Pick out each line in the records that contains the string "Strösocker" and copy it out in full. Case counts.
DATA UNDER STUDY START
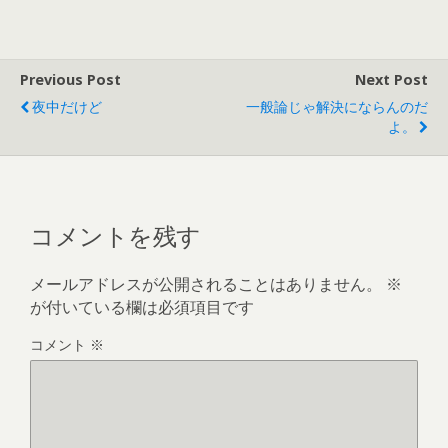
Previous Post
Next Post
夜中だけど
一般論じゃ解決にならんのだ
よ。
コメントを残す
メールアドレスが公開されることはありません。
※
が付いている欄は必須項目です
コメント
※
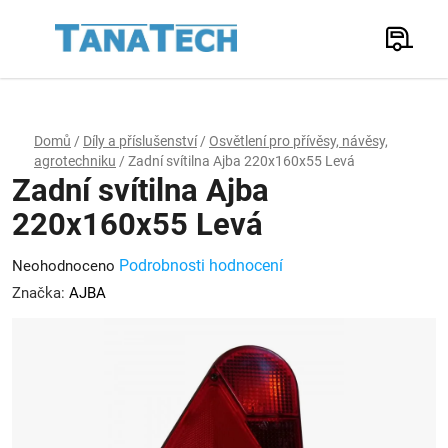
Přejít
na
Hledat
obsah
N
K
Domů
/
Díly a příslušenství
/
Osvětlení pro přívěsy, návěsy,
agrotechniku
/
Zadní svítilna Ajba 220x160x55 Levá
Zadní svítilna Ajba
220x160x55 Levá
Průměrné
Podrobnosti hodnocení
Neohodnoceno
hodnocení
Značka:
AJBA
produktu
je
0,0
z
5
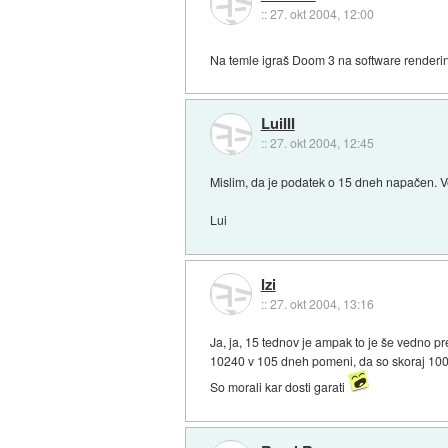
::
27. okt 2004, 12:00
Na temle igraš Doom 3 na software renderi
LuiIII
::
27. okt 2004, 12:45
Mislim, da je podatek o 15 dneh napačen. Ver
Lui
Izi
::
27. okt 2004, 13:16
Ja, ja, 15 tednov je ampak to je še vedno pr
10240 v 105 dneh pomeni, da so skoraj 100 
So morali kar dosti garati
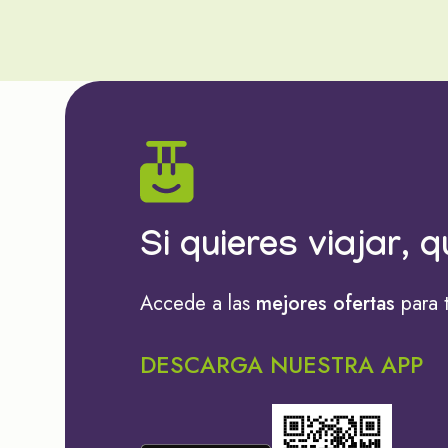
Si quieres viajar, q
Accede a las
mejores ofertas
para 
DESCARGA NUESTRA APP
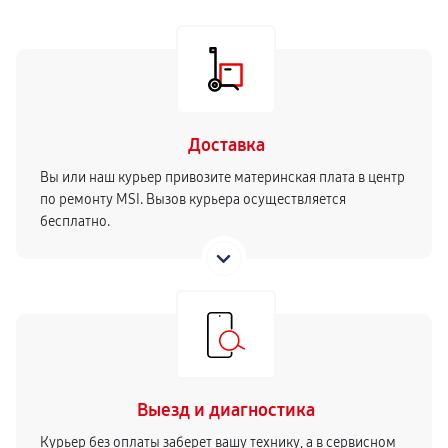
Доставка
Вы или наш курьер привозите материнская плата в центр
по ремонту MSI. Вызов курьера осуществляется
бесплатно.
Выезд и диагностика
Курьер без оплаты заберет вашу технику, а в сервисном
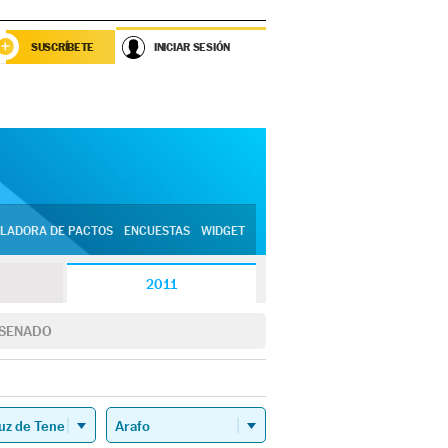
SUSCRÍBETE
INICIAR SESIÓN
LADORA DE PACTOS
ENCUESTAS
WIDGET
2011
SENADO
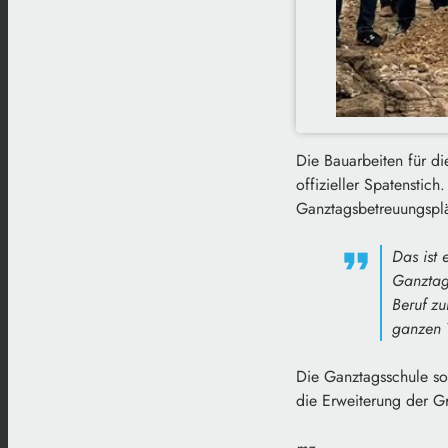
Die Bauarbeiten für d
offizieller Spatenstic
Ganztagsbetreuungsplä
Das ist 
Ganztag
Beruf z
ganzen T
Die Ganztagsschule so
die Erweiterung der G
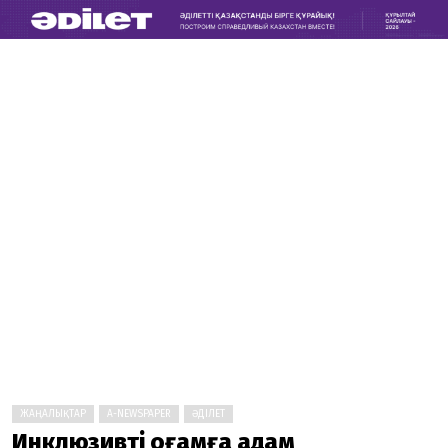
ЖАҢАЛЫҚТАР
A-NEWSPAPER
ӘДІЛЕТ
Инклюзивті қоғамға қадам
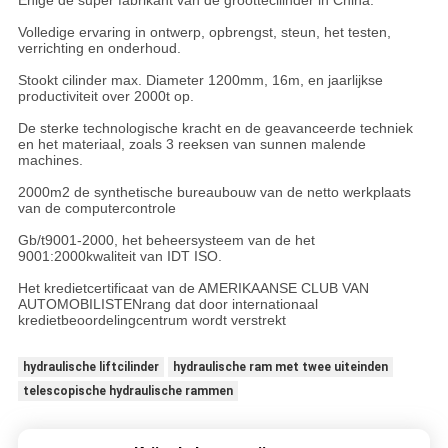
Enige de super fabrikant van de groottecilinder in China.
Volledige ervaring in ontwerp, opbrengst, steun, het testen,
verrichting en onderhoud.
Stookt cilinder max. Diameter 1200mm, 16m, en jaarlijkse
productiviteit over 2000t op.
De sterke technologische kracht en de geavanceerde techniek
en het materiaal, zoals 3 reeksen van sunnen malende
machines.
2000m2 de synthetische bureaubouw van de netto werkplaats
van de computercontrole
Gb/t9001-2000, het beheersysteem van de het
9001:2000kwaliteit van IDT ISO.
Het kredietcertificaat van de AMERIKAANSE CLUB VAN
AUTOMOBILISTENrang dat door internationaal
kredietbeoordelingcentrum wordt verstrekt
hydraulische liftcilinder
hydraulische ram met twee uiteinden
telescopische hydraulische rammen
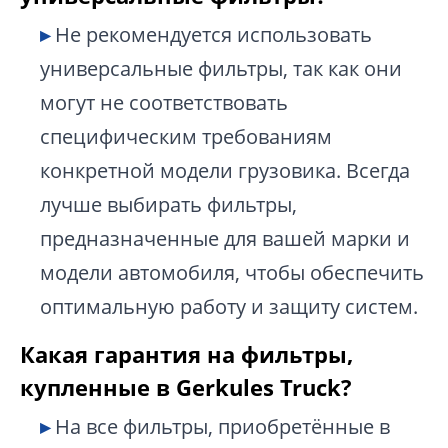
Не рекомендуется использовать
универсальные фильтры, так как они
могут не соответствовать
специфическим требованиям
конкретной модели грузовика. Всегда
лучше выбирать фильтры,
предназначенные для вашей марки и
модели автомобиля, чтобы обеспечить
оптимальную работу и защиту систем.
Какая гарантия на фильтры,
купленные в Gerkules Truck?
На все фильтры, приобретённые в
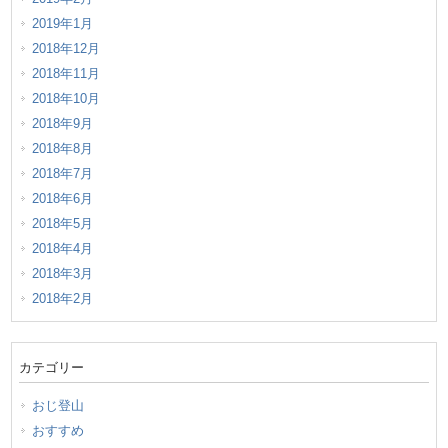
2019年1月
2018年12月
2018年11月
2018年10月
2018年9月
2018年8月
2018年7月
2018年6月
2018年5月
2018年4月
2018年3月
2018年2月
カテゴリー
おじ登山
おすすめ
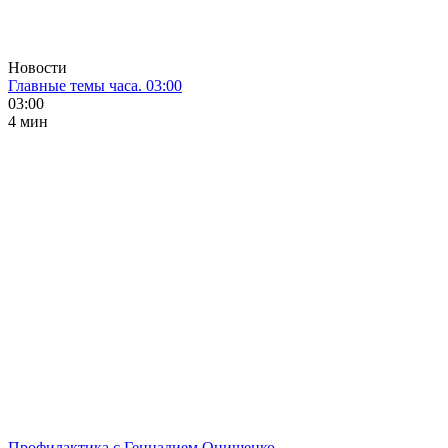
Новости
Главные темы часа. 03:00
03:00
4 мин
Профилактика с Геннадием Онищенко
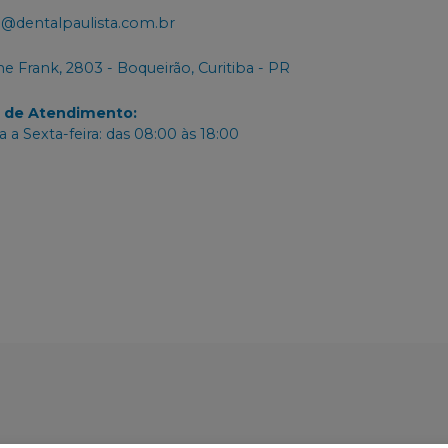
@dentalpaulista.com.br
e Frank, 2803 - Boqueirão, Curitiba - PR
o de Atendimento
:
 a Sexta-feira: das 08:00 às 18:00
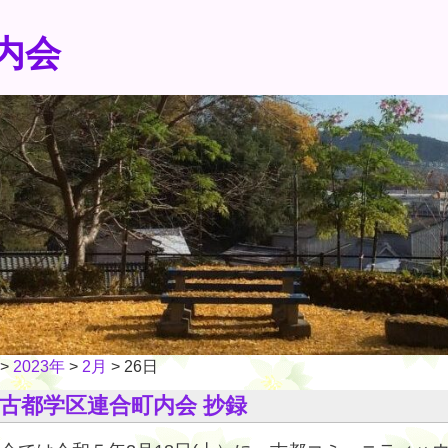
内会
>
2023年
>
2月
>
26日
度古都学区連合町内会 抄録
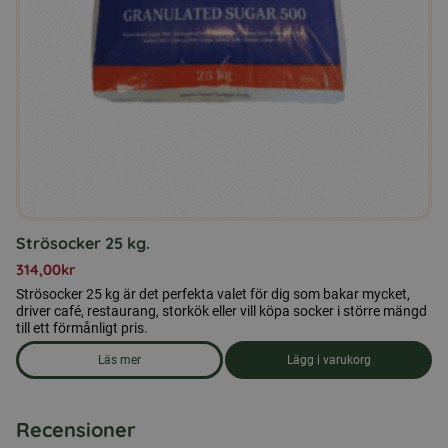
Strösocker 25 kg.
314,00
kr
Strösocker 25 kg är det perfekta valet för dig som bakar mycket,
driver café, restaurang, storkök eller vill köpa socker i större mängd
till ett förmånligt pris.
Läs mer
Lägg i varukorg
om produkten Strösocker 25 kg.
Recensioner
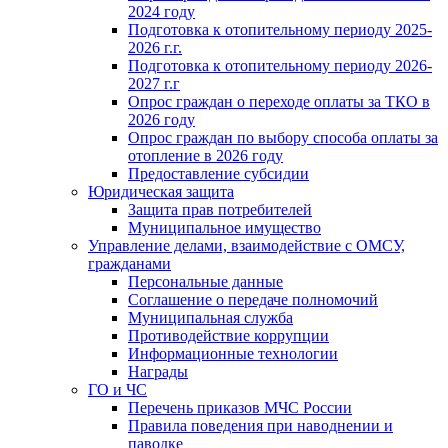
2024 году
Подготовка к отопительному периоду 2025-
2026 г.г.
Подготовка к отопительному периоду 2026-
2027 г.г
Опрос граждан о переходе оплаты за ТКО в
2026 году
Опрос граждан по выбору способа оплаты за
отопление в 2026 году
Предоставление субсидии
Юридическая защита
Защита прав потребителей
Муниципальное имущество
Управление делами, взаимодействие с ОМСУ,
гражданами
Персональные данные
Соглашение о передаче полномочий
Муниципальная служба
Противодействие коррупции
Информационные технологии
Награды
ГО и ЧС
Перечень приказов МЧС России
Правила поведения при наводнении и
паводке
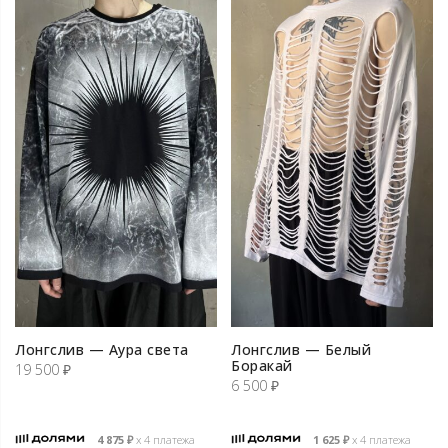
Лонгслив — Аура света
Лонгслив — Белый
Боракай
19 500
₽
6 500
₽
4 875
₽
х 4 платежа
1 625
₽
х 4 платежа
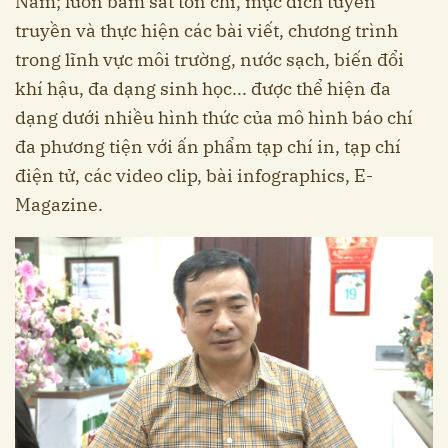
Nam; luôn bám sát tôn chỉ, mục đích tuyên
truyền và thực hiện các bài viết, chương trình
trong lĩnh vực môi trường, nước sạch, biến đổi
khí hậu, đa dạng sinh học... được thể hiện đa
dạng dưới nhiều hình thức của mô hình báo chí
đa phương tiện với ấn phẩm tạp chí in, tạp chí
điện tử, các video clip, bài infographics, E-
Magazine.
DATA UNDER STUDY END
*TASK RESULT*:
Strösocker 25 kg.
Strösocker 25 kg är det perfekta valet för dig som bakar mycket,
om produkten Strösocker 25 kg.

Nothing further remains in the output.